A Lost Garden and a Lost Son

image

Where the garden was…

A real hard thing happened today and I’ve been flooded with grief. I stayed up very late writing last night.  I got up early because my sixteen-year-old son Paul had soccer practice.  Paul had his buddy Jackson spend the night.  This morning they were like little boy zombies.

The landscape/gardening people arrived and started working as I went back to bed and the boys limped out to the car.  I live in a virtual jungle of Minnesota summer vegetation.  It’s amazing how quickly my lot gets overgrown.  On a monthly basis, my house virtually disappears into the beautifully encroaching green of Mother Nature.  The workers came to hack me out.

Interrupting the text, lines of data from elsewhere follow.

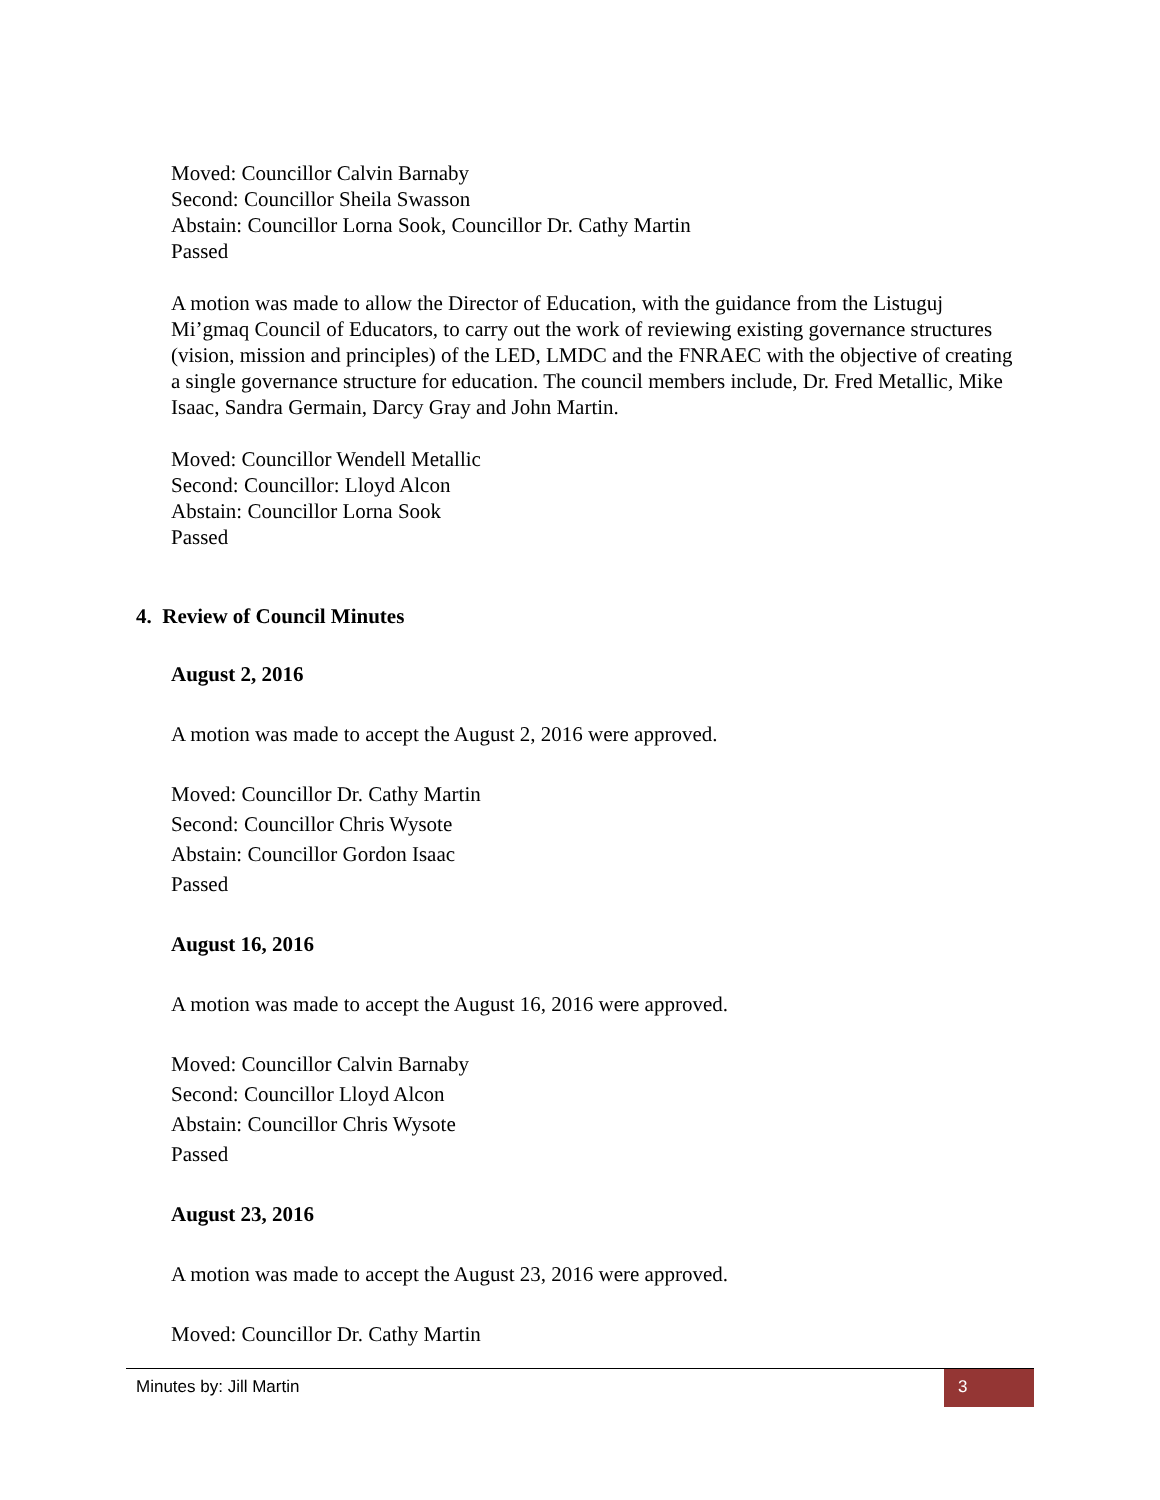Moved: Councillor Calvin Barnaby
Second: Councillor Sheila Swasson
Abstain: Councillor Lorna Sook, Councillor Dr. Cathy Martin
Passed
A motion was made to allow the Director of Education, with the guidance from the Listuguj Mi’gmaq Council of Educators, to carry out the work of reviewing existing governance structures (vision, mission and principles) of the LED, LMDC and the FNRAEC with the objective of creating a single governance structure for education. The council members include, Dr. Fred Metallic, Mike Isaac, Sandra Germain, Darcy Gray and John Martin.
Moved: Councillor Wendell Metallic
Second: Councillor: Lloyd Alcon
Abstain: Councillor Lorna Sook
Passed
4. Review of Council Minutes
August 2, 2016
A motion was made to accept the August 2, 2016 were approved.
Moved: Councillor Dr. Cathy Martin
Second: Councillor Chris Wysote
Abstain: Councillor Gordon Isaac
Passed
August 16, 2016
A motion was made to accept the August 16, 2016 were approved.
Moved: Councillor Calvin Barnaby
Second: Councillor Lloyd Alcon
Abstain: Councillor Chris Wysote
Passed
August 23, 2016
A motion was made to accept the August 23, 2016 were approved.
Moved: Councillor Dr. Cathy Martin
Minutes by: Jill Martin 3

I tried to re-rack another hour of sleep as the weed-whackers were grinding their way through some of the foliage.  Of course they seemed to be right out my bedroom windows the whole time.  After an hour, I gave up and fully greeted my day.  As I looked out the window, I realized a twenty-something kid had just finished weed-whacking the garden my ex-wife Jennifer had painstaking created in honor of our dead son William.

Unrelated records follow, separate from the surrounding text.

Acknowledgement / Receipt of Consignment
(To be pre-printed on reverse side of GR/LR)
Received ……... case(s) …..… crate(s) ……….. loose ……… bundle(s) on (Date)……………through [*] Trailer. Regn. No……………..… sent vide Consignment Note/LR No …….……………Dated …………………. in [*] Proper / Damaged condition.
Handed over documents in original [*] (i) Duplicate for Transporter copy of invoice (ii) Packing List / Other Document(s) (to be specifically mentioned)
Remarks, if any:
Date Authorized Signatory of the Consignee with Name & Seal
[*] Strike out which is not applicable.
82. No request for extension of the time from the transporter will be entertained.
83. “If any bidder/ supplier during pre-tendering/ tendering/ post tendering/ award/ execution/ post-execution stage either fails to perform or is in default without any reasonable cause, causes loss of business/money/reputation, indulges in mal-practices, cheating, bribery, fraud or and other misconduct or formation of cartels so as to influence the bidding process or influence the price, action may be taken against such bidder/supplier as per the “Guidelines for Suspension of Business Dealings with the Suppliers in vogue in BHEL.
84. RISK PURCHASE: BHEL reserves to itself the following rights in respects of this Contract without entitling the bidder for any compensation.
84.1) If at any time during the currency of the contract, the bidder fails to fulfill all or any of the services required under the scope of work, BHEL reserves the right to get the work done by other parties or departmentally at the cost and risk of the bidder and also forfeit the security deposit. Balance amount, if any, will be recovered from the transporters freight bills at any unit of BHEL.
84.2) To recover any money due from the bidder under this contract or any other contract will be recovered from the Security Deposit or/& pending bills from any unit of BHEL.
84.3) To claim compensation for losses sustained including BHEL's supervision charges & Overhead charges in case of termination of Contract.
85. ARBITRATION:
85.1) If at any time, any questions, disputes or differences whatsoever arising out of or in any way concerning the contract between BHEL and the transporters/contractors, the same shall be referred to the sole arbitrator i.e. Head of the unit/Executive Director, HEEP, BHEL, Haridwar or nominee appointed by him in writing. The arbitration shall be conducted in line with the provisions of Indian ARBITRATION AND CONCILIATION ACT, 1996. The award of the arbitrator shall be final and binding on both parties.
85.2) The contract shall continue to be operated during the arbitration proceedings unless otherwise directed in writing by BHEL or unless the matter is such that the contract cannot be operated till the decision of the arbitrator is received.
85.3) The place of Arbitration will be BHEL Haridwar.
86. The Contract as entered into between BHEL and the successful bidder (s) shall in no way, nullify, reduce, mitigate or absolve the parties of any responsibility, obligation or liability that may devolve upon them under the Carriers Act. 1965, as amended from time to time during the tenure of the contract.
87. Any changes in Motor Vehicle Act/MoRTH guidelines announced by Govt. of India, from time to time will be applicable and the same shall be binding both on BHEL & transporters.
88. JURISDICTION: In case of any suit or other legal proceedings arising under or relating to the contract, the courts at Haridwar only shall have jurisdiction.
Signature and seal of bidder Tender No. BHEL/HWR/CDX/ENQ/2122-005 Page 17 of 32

William died at thirty-four weeks in-utero.  I watched the birth of William and Paul at thirty-seven and a half weeks.  This experience is described in the closing chapter of my book, Waking: A Memoir of Trauma and Transcendence.  Witnessing their births was the catalyst for my outward work in the world.  I started writing Waking the next month and formed my non-profit Mind Body Solutions two months after that.

The only way I knew William while he was alive was through rubbing vitamin E on Jennifer’s pregnant belly.  I would try to touch each of my sons and, if I was lucky, I might get one or both of them to move.  We started to notice that William didn’t move as much as his brother, so much so that we called him Sweet William.  Holding William lifeless in my arms after he was born is the only time I will ever touch him directly.  Otherwise, I have only known my firstborn son through loss. 

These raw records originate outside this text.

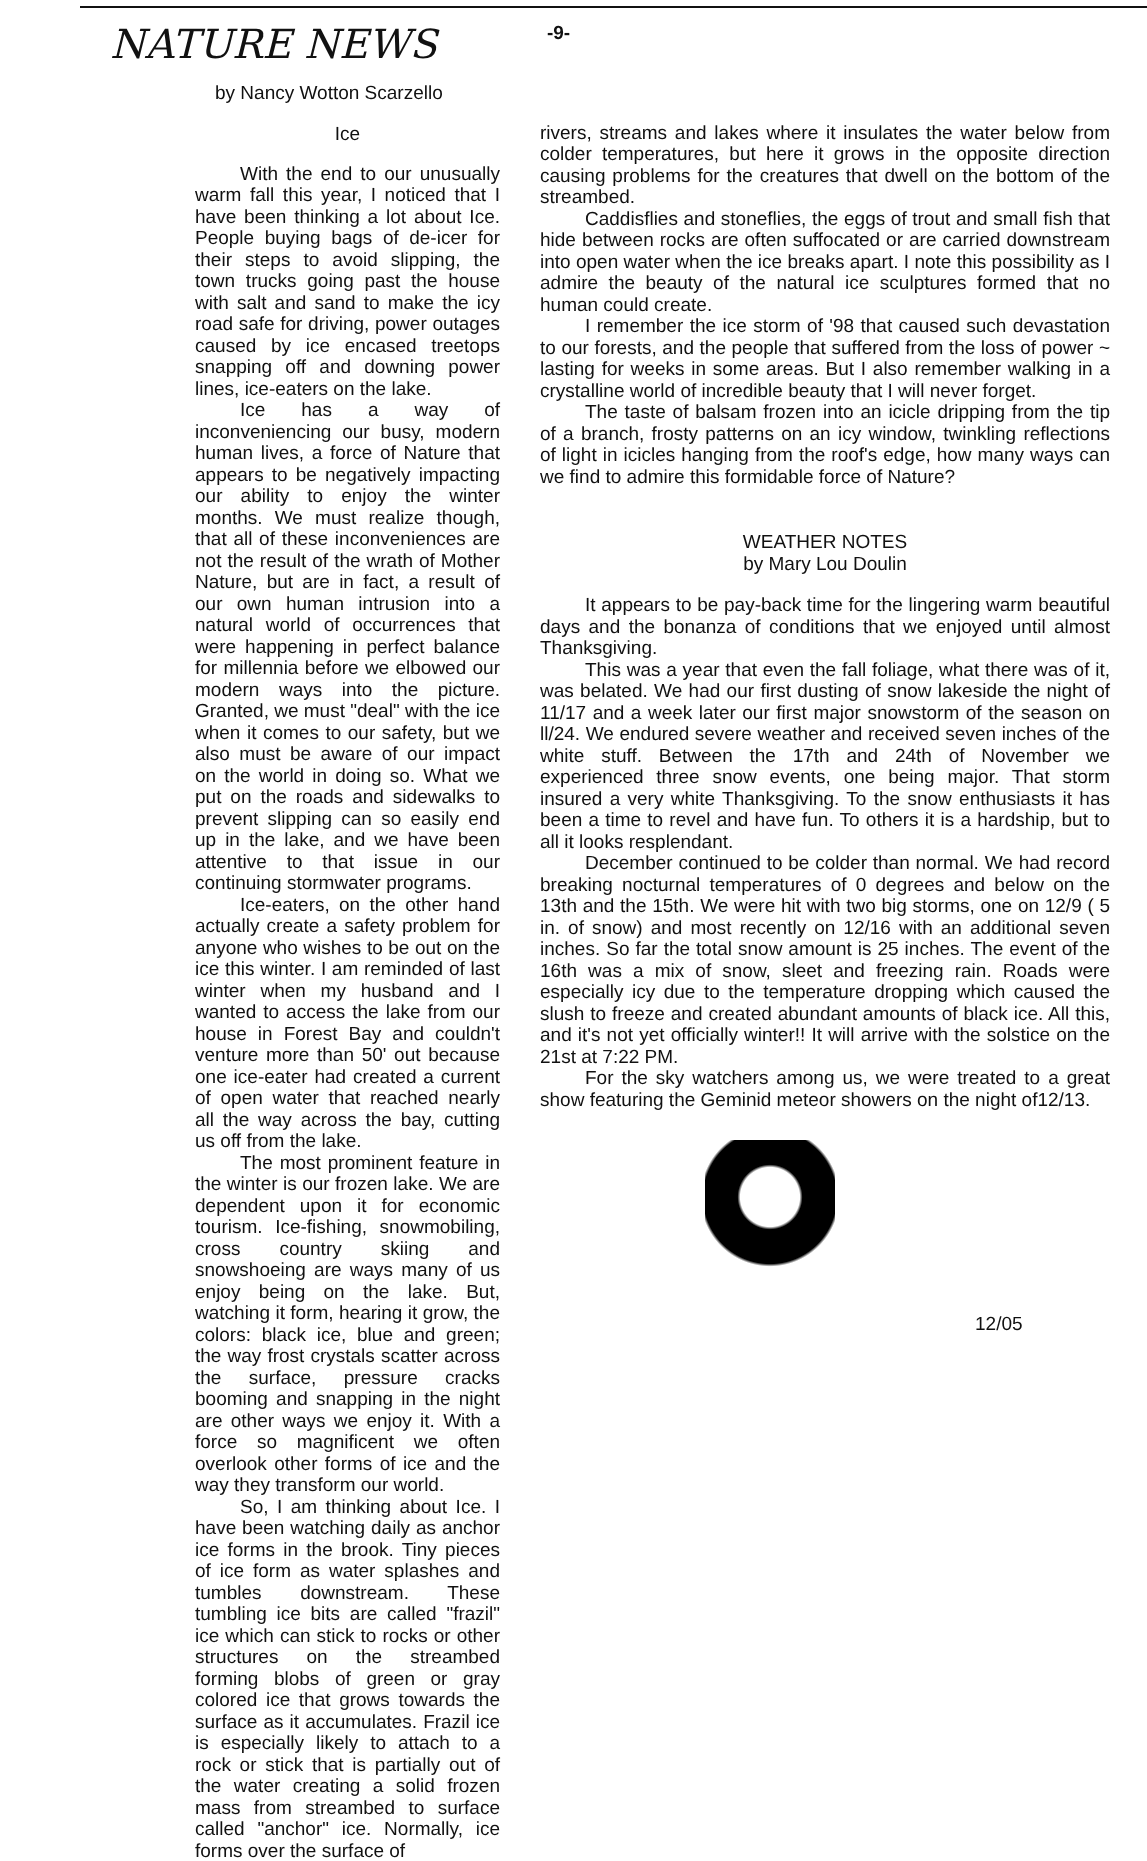-9-
NATURE NEWS
by Nancy Wotton Scarzello
Ice
With the end to our unusually warm fall this year, I noticed that I have been thinking a lot about Ice. People buying bags of de-icer for their steps to avoid slipping, the town trucks going past the house with salt and sand to make the icy road safe for driving, power outages caused by ice encased treetops snapping off and downing power lines, ice-eaters on the lake.
Ice has a way of inconveniencing our busy, modern human lives, a force of Nature that appears to be negatively impacting our ability to enjoy the winter months. We must realize though, that all of these inconveniences are not the result of the wrath of Mother Nature, but are in fact, a result of our own human intrusion into a natural world of occurrences that were happening in perfect balance for millennia before we elbowed our modern ways into the picture. Granted, we must "deal" with the ice when it comes to our safety, but we also must be aware of our impact on the world in doing so. What we put on the roads and sidewalks to prevent slipping can so easily end up in the lake, and we have been attentive to that issue in our continuing stormwater programs.
Ice-eaters, on the other hand actually create a safety problem for anyone who wishes to be out on the ice this winter. I am reminded of last winter when my husband and I wanted to access the lake from our house in Forest Bay and couldn't venture more than 50' out because one ice-eater had created a current of open water that reached nearly all the way across the bay, cutting us off from the lake.
The most prominent feature in the winter is our frozen lake. We are dependent upon it for economic tourism. Ice-fishing, snowmobiling, cross country skiing and snowshoeing are ways many of us enjoy being on the lake. But, watching it form, hearing it grow, the colors: black ice, blue and green; the way frost crystals scatter across the surface, pressure cracks booming and snapping in the night are other ways we enjoy it. With a force so magnificent we often overlook other forms of ice and the way they transform our world.
So, I am thinking about Ice. I have been watching daily as anchor ice forms in the brook. Tiny pieces of ice form as water splashes and tumbles downstream. These tumbling ice bits are called "frazil" ice which can stick to rocks or other structures on the streambed forming blobs of green or gray colored ice that grows towards the surface as it accumulates. Frazil ice is especially likely to attach to a rock or stick that is partially out of the water creating a solid frozen mass from streambed to surface called "anchor" ice. Normally, ice forms over the surface of
rivers, streams and lakes where it insulates the water below from colder temperatures, but here it grows in the opposite direction causing problems for the creatures that dwell on the bottom of the streambed.
Caddisflies and stoneflies, the eggs of trout and small fish that hide between rocks are often suffocated or are carried downstream into open water when the ice breaks apart. I note this possibility as I admire the beauty of the natural ice sculptures formed that no human could create.
I remember the ice storm of '98 that caused such devastation to our forests, and the people that suffered from the loss of power ~ lasting for weeks in some areas. But I also remember walking in a crystalline world of incredible beauty that I will never forget.
The taste of balsam frozen into an icicle dripping from the tip of a branch, frosty patterns on an icy window, twinkling reflections of light in icicles hanging from the roof's edge, how many ways can we find to admire this formidable force of Nature?
WEATHER NOTES
by Mary Lou Doulin
It appears to be pay-back time for the lingering warm beautiful days and the bonanza of conditions that we enjoyed until almost Thanksgiving.
This was a year that even the fall foliage, what there was of it, was belated. We had our first dusting of snow lakeside the night of 11/17 and a week later our first major snowstorm of the season on ll/24. We endured severe weather and received seven inches of the white stuff. Between the 17th and 24th of November we experienced three snow events, one being major. That storm insured a very white Thanksgiving. To the snow enthusiasts it has been a time to revel and have fun. To others it is a hardship, but to all it looks resplendant.
December continued to be colder than normal. We had record breaking nocturnal temperatures of 0 degrees and below on the 13th and the 15th. We were hit with two big storms, one on 12/9 ( 5 in. of snow) and most recently on 12/16 with an additional seven inches. So far the total snow amount is 25 inches. The event of the 16th was a mix of snow, sleet and freezing rain. Roads were especially icy due to the temperature dropping which caused the slush to freeze and created abundant amounts of black ice. All this, and it's not yet officially winter!! It will arrive with the solstice on the 21st at 7:22 PM.
For the sky watchers among us, we were treated to a great show featuring the Geminid meteor showers on the night of12/13.
12/05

Today that loss was ignited.  It’s hard to stay connected to a son that you never got to touch while living.  This garden was our symbolic way.  Jennifer and I split up six years ago but we are still friends.  She lives six blocks away and we still very actively parent together.  Unfortunately, I am not a gardener and the garden did not get the attention it deserved.  It would get overgrown with the rest of the awesome jungle.  To any outward eye, it might appear that William’s garden did not matter.  Judging from my tears today, this is not the case.

As human beings, we charm things. We can put ourselves and our magic into and through objects. Those plants were not just growing in that garden, but they also occupied a secret place in the center of Jennifer’s and my heart.  Those plants are an outer manifestation of an inner reality, an inner secret….a love that lives only through our sensation of loss.

Today those plants went down and a rupture of emptiness and rawness cascaded through my chest and eyes.  We are amazing creatures.  The hope is that those plants will grow back next year. There is no way to undo what is done and there is no one to blame…certainly not the blonde-haired, blue-eyed guy who is now wearing sadness on his face.  The whole crew will help me rebuild this garden.  They can all feel the sadness and loss they unknowingly tripped.  We will find the secret heart of what was in that garden and build something new.  Jennifer will definitely have her input.  Even charmed gardens have a way of keep-on-keeping-on.

 When I awoke this morning, I did not expect to feel my son William so profoundly today.  I did not expect to realize the depth of the charmed energy that exists between those plants and me.  I am grateful on both counts.  But today I write to the world a remembrance:  I have TWO sons – William and Paul – and they both have changed and continue to change my life.  I am better for both of them.